* _What to work on_: Searching the material below, find each line that includes the word "Allergen", and copy it.

═══ Supplied data

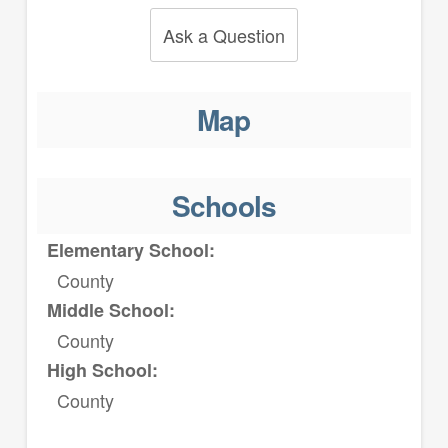
Ask a Question
Map
Schools
Elementary School:
County
Middle School:
County
High School:
County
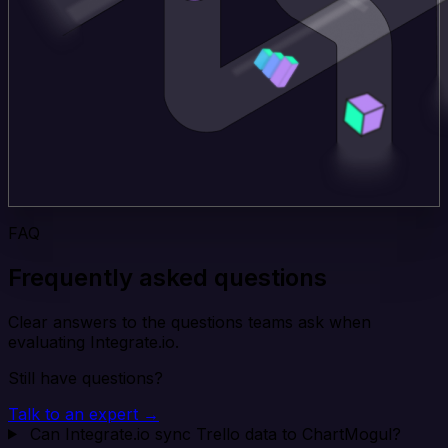
FAQ
Frequently asked questions
Clear answers to the questions teams ask when
evaluating Integrate.io.
Still have questions?
Talk to an expert →
Can Integrate.io sync Trello data to ChartMogul?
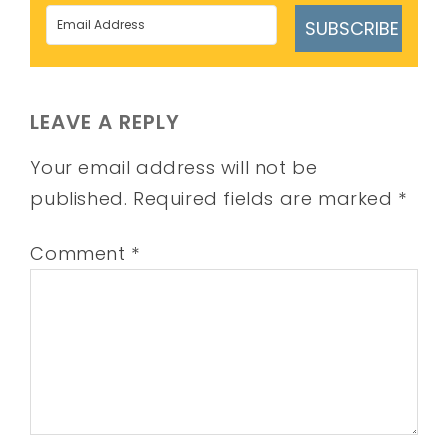
SUBSCRIBE
LEAVE A REPLY
Your email address will not be
published.
Required fields are marked
*
Comment
*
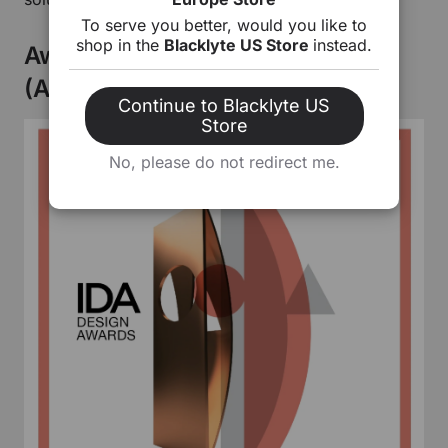
To serve you better, would you like to
shop in the
Blacklyte US Store
instead.
Award-Winning Design: F570
(Atlas Desk)
Continue to Blacklyte US
Store
No, please do not redirect me.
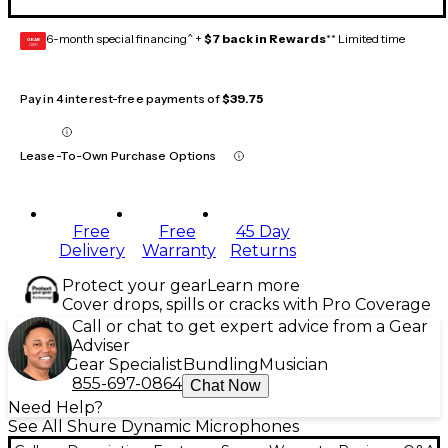
6-month special financing^ +
$7 back in Rewards
** Limited time
GEAR
CARD
Pay in 4 interest-free payments of
$39.75
Lease-To-Own Purchase Options
Free
Free
45 Day
Delivery
Warranty
Returns
Protect your gear
Learn more
Cover drops, spills or cracks with Pro Coverage
Call or chat to get expert advice from a Gear
Adviser
Gear Specialist
Bundling
Musician
855-697-0864
Chat Now
Need Help?
See All Shure Dynamic Microphones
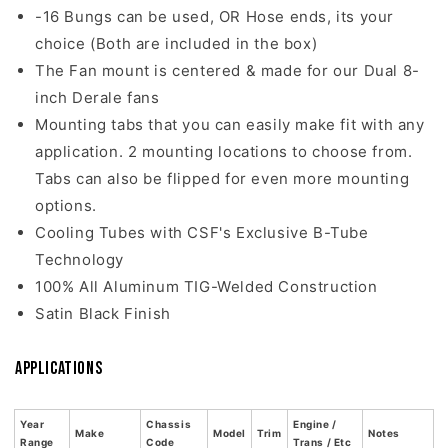
-16 Bungs can be used, OR Hose ends, its your
choice (Both are included in the box)
The Fan mount is centered & made for our Dual 8-
inch Derale fans
Mounting tabs that you can easily make fit with any
application. 2 mounting locations to choose from.
Tabs can also be flipped for even more mounting
options.
Cooling Tubes with CSF's Exclusive B-Tube
Technology
100% All Aluminum TIG-Welded Construction
Satin Black Finish
Applications
Year
Chassis
Engine /
Make
Model
Trim
Notes
Range
Code
Trans / Etc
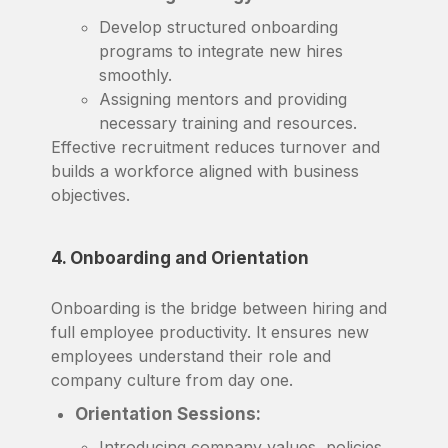
Develop structured onboarding
programs to integrate new hires
smoothly.
Assigning mentors and providing
necessary training and resources.
Effective recruitment reduces turnover and
builds a workforce aligned with business
objectives.
4. Onboarding and Orientation
Onboarding is the bridge between hiring and
full employee productivity. It ensures new
employees understand their role and
company culture from day one.
Orientation Sessions:
Introducing company values, policies,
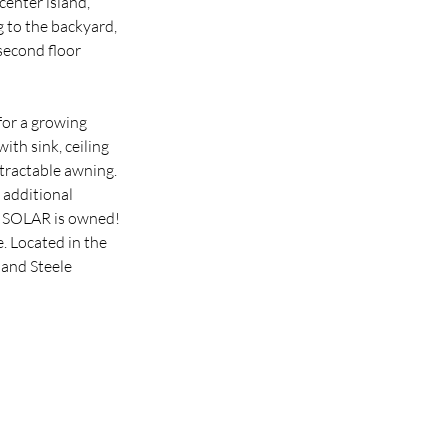
enter island, 
 to the backyard, 
second floor 
for a growing 
th sink, ceiling 
tractable awning. 
 additional 
. SOLAR is owned! 
 Located in the 
and Steele 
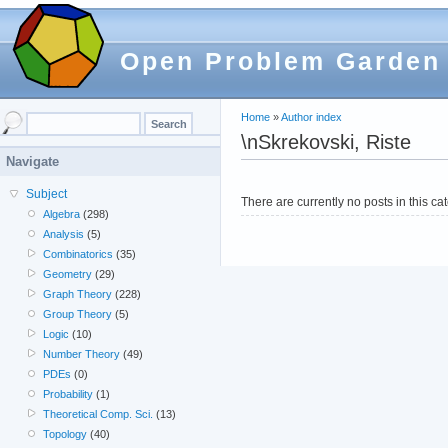
Open Problem Garden
Home
»
Author index
\nSkrekovski, Riste
Navigate
Subject
There are currently no posts in this ca
Algebra
(298)
Analysis
(5)
Combinatorics
(35)
Geometry
(29)
Graph Theory
(228)
Group Theory
(5)
Logic
(10)
Number Theory
(49)
PDEs
(0)
Probability
(1)
Theoretical Comp. Sci.
(13)
Topology
(40)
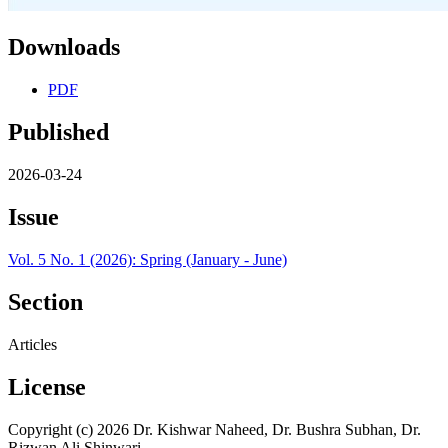
Downloads
PDF
Published
2026-03-24
Issue
Vol. 5 No. 1 (2026): Spring (January - June)
Section
Articles
License
Copyright (c) 2026 Dr. Kishwar Naheed, Dr. Bushra Subhan, Dr.
Rizwan Ali Shinwari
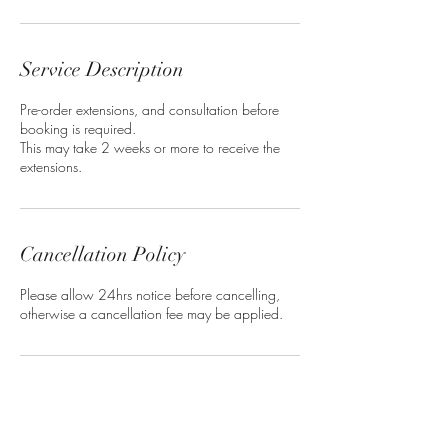
Service Description
Pre-order extensions, and consultation before
booking is required.
This may take 2 weeks or more to receive the
extensions.
Cancellation Policy
Please allow 24hrs notice before cancelling,
otherwise a cancellation fee may be applied.
Contact Details
Deja Vu Salon, Balmoral Gap, Bridgetown,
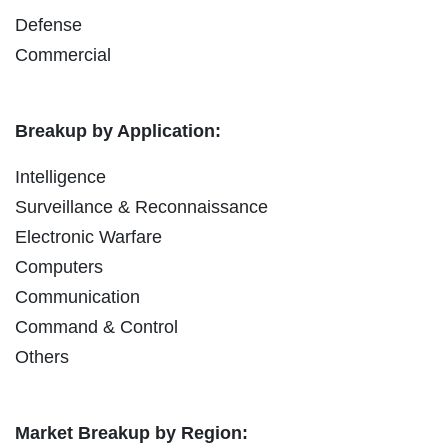
Defense
Commercial
Breakup by Application:
Intelligence
Surveillance & Reconnaissance
Electronic Warfare
Computers
Communication
Command & Control
Others
Market Breakup by Region:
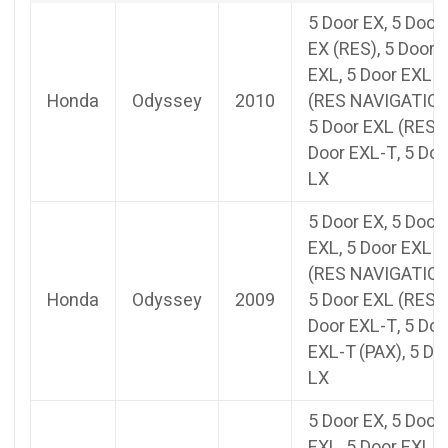
5 Door EX, 5 Door
EX (RES), 5 Door
EXL, 5 Door EXL
Honda
Odyssey
2010
(RES NAVIGATION
5 Door EXL (RES),
Door EXL-T, 5 Doo
LX
5 Door EX, 5 Door
EXL, 5 Door EXL
(RES NAVIGATION
Honda
Odyssey
2009
5 Door EXL (RES),
Door EXL-T, 5 Doo
EXL-T (PAX), 5 Do
LX
5 Door EX, 5 Door
EXL, 5 Door EXL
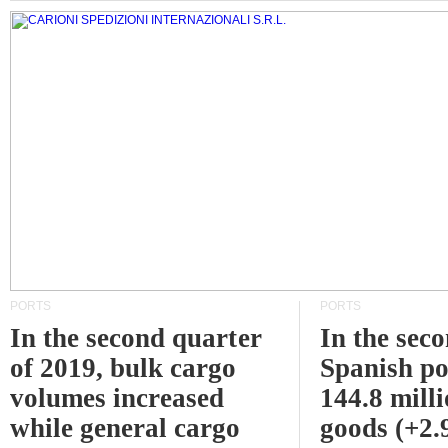
PORTS
PORTS
In the second quarter
In the sec
of 2019, bulk cargo
Spanish po
volumes increased
144.8 milli
while general cargo
goods (+2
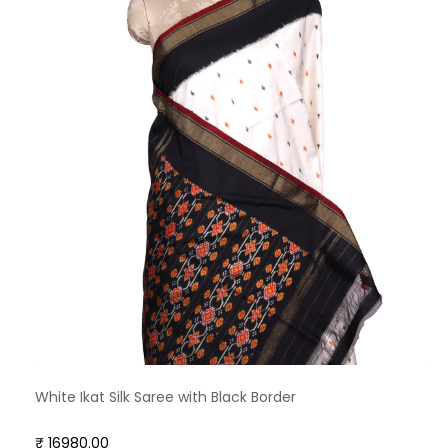
White Ikat Silk Saree with Black Border
₹ 16980.00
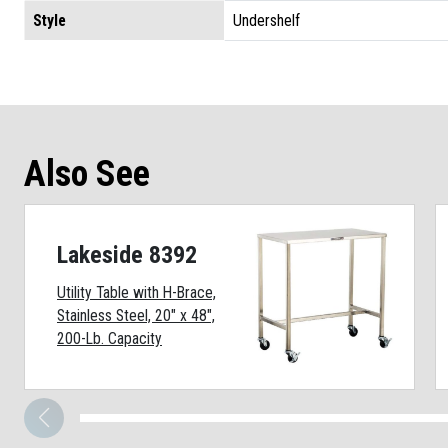
Style
Undershelf
Also See
Lakeside 8392
Utility Table with H-Brace,
Stainless Steel, 20" x 48",
200-Lb. Capacity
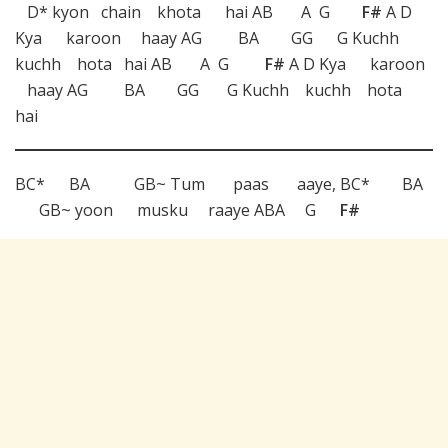
D* kyon chain khota hai AB A G
F#
A D
Kya karoon haay AG BA GG G Kuchh
kuchh hota hai AB A G
F#
A D Kya karoon
haay AG BA GG G Kuchh kuchh hota
hai
BC* BA GB~ Tum paas aaye, BC* BA
GB~ yoon musku raaye ABA G
F#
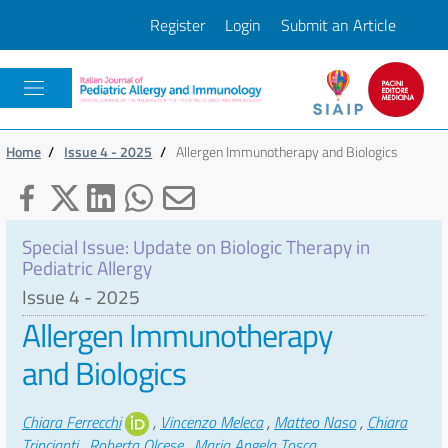
Register
Login
Submit an Article
Pacini
Home
/
Issue 4 - 2025
/
Allergen Immunotherapy and Biologics
Special Issue: Update on Biologic Therapy in
Pediatric Allergy
Issue 4 - 2025
Allergen Immunotherapy
and Biologics
Authors
Chiara Ferrecchi
,
Vincenzo Meleca
,
Matteo Naso
,
Chiara
Trincianti
,
Roberta Olcese
,
Maria Angela Tosca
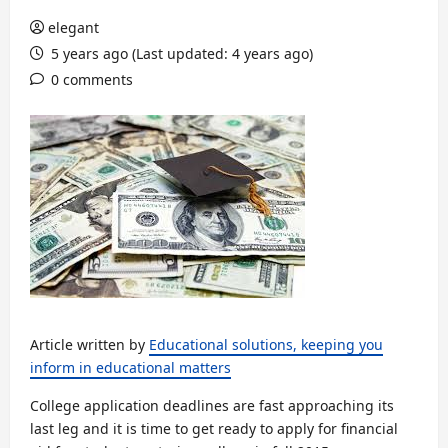
elegant
5 years ago (Last updated: 4 years ago)
0 comments
Article written by
Educational solutions, keeping you
inform in educational matters
College application deadlines are fast approaching its
last leg and it is time to get ready to apply for financial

══════

* _Written answer_:
Allergen Immunotherapy and Biologics
Allergen Immunotherapy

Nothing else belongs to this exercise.